*Work to complete*: Each line that contains the word "clearly" is to be copied from the records below.
•••
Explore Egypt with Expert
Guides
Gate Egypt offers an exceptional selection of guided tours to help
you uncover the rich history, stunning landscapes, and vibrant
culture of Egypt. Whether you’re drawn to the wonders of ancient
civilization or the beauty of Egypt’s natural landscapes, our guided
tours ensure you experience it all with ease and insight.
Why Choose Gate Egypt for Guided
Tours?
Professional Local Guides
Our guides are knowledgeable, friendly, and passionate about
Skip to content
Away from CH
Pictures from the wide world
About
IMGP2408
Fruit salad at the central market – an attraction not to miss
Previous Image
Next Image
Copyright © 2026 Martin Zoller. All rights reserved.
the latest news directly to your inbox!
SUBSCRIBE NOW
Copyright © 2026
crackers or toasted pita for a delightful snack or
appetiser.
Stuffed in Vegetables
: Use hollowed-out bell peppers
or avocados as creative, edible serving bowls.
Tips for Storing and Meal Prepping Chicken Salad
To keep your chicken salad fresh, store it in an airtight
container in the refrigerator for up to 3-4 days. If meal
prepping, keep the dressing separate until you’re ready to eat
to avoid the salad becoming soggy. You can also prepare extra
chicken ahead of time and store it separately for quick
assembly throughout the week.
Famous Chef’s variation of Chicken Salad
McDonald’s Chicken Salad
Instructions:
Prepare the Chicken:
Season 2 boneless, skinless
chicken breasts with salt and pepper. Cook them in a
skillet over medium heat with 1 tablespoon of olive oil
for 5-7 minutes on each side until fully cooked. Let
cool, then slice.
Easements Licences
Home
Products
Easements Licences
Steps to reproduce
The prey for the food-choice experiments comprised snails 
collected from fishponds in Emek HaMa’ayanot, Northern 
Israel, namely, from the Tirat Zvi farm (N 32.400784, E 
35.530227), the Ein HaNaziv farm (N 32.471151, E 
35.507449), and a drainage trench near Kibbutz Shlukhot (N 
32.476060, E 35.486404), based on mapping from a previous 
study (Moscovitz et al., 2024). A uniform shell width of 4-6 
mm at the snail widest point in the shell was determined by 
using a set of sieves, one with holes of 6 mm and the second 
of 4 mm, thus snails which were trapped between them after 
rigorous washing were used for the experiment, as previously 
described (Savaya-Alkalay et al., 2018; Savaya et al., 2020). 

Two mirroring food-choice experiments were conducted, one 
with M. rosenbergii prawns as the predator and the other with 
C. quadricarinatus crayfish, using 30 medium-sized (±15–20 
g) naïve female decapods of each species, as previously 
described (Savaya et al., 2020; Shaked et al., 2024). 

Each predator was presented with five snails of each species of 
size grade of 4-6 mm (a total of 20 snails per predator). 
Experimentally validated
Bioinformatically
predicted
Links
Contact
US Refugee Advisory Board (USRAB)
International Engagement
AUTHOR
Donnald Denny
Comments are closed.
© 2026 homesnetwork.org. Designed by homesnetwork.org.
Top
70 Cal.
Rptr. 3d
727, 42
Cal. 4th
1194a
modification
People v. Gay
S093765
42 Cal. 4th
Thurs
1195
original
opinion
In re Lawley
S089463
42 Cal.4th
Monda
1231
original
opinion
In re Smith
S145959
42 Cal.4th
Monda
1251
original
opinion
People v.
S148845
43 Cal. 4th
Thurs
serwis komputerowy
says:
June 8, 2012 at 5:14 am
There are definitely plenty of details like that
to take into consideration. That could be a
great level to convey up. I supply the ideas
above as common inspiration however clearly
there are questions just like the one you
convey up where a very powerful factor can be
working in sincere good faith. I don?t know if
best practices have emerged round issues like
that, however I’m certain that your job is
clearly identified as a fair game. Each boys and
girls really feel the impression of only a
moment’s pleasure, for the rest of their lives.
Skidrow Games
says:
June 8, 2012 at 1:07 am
•••
*Problem solution*:
above as common inspiration however clearly
clearly identified as a fair game. Each boys and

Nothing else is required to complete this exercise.